*** Opening Reading passage ***
Jack Naylor

Jack Naylor

=Early years=

Born in Baltimore, Maryland, Jack Naylor learned to fly early. After joining the USAF, he trained and saw combat in P51 fighter planes over France and Germany. He switched to B24s and flew forays over Eastern Europe and ended up bombing the infamous oil refineries in Ploiesti, Romania. It was a momentous time and out of the windows of his bomber planes he was able to feed his growing passion for photography by shooting aerial pictures using a purloined Voigtländer. While based in Bengasi, Libya, he met Margaret Bourke White and flew her along on his missions. She insisted on traveling with "Captain Jack" because he always "came back" which was a major feat back and forth over the Mediterranean.
*** Closing Reading passage ***
● **Exercise prompt**:
Transcribe the Jack Naylor passage between "Born in Baltimore, Maryland, Jack" and "over the Mediterranean.", inclusive.
*** Opening Extracted records ***
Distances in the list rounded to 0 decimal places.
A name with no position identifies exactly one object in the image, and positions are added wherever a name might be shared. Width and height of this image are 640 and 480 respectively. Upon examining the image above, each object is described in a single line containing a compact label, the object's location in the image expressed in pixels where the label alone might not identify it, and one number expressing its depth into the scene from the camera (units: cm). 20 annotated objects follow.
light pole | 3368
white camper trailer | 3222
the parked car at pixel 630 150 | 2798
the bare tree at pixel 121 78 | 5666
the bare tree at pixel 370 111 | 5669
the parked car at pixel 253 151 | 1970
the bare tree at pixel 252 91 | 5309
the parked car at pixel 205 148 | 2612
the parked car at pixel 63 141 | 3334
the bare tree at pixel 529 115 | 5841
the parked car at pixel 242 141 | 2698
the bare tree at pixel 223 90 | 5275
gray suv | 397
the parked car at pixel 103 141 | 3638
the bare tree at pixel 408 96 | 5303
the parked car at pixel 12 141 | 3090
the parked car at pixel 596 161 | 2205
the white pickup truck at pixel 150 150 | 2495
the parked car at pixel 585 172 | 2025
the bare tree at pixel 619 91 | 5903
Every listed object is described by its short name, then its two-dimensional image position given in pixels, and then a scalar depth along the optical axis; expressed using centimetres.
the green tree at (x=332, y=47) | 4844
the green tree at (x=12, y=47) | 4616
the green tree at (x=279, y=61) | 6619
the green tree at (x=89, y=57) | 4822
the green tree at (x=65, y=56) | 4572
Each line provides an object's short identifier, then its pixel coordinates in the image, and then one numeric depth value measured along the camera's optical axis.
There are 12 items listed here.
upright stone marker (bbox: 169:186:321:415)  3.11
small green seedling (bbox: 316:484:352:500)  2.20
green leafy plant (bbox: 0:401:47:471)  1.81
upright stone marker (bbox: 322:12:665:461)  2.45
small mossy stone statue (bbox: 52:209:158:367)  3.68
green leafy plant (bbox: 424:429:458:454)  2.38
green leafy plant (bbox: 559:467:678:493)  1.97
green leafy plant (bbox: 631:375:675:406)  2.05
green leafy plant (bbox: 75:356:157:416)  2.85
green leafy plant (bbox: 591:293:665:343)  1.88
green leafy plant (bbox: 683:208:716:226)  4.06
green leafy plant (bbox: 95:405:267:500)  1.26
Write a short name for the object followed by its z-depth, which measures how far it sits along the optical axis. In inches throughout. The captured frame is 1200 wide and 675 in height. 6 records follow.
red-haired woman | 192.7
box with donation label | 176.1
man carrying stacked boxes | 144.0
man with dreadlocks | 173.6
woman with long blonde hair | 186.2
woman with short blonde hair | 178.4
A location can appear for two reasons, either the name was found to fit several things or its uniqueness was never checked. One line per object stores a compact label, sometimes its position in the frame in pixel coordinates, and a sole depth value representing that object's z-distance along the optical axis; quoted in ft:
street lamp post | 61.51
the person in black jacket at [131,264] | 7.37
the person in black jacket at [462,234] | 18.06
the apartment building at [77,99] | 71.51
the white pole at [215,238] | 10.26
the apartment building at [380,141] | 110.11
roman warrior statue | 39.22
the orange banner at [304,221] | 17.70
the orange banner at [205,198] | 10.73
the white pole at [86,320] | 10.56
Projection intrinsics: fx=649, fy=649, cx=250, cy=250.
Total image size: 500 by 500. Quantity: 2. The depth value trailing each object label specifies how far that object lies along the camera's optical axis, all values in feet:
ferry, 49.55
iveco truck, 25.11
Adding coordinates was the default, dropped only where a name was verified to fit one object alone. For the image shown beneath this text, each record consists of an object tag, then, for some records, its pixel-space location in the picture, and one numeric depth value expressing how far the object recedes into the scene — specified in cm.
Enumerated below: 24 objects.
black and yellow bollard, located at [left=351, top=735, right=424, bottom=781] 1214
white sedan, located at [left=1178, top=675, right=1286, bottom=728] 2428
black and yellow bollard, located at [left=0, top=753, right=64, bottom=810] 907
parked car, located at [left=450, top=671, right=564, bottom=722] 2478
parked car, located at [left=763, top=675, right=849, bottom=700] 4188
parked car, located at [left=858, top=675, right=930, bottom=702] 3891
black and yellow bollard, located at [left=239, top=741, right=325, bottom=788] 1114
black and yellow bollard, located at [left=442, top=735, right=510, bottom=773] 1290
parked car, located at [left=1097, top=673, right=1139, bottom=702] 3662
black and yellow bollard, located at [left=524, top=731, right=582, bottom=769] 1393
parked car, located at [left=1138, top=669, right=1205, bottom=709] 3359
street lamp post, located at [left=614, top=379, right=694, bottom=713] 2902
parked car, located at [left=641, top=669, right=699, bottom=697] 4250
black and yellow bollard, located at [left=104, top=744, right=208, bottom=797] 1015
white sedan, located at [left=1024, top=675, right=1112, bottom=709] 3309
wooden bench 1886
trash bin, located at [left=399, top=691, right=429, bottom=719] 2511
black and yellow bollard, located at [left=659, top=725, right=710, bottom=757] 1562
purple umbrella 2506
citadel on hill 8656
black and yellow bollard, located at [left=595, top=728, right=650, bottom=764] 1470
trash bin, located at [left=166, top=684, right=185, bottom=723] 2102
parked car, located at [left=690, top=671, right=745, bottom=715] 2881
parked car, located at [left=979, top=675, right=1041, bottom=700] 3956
*** Closing Extracted records ***
● **Output of the task**:
Born in Baltimore, Maryland, Jack Naylor learned to fly early. After joining the USAF, he trained and saw combat in P51 fighter planes over France and Germany. He switched to B24s and flew forays over Eastern Europe and ended up bombing the infamous oil refineries in Ploiesti, Romania. It was a momentous time and out of the windows of his bomber planes he was able to feed his growing passion for photography by shooting aerial pictures using a purloined Voigtländer. While based in Bengasi, Libya, he met Margaret Bourke White and flew her along on his missions. She insisted on traveling with "Captain Jack" because he always "came back" which was a major feat back and forth over the Mediterranean.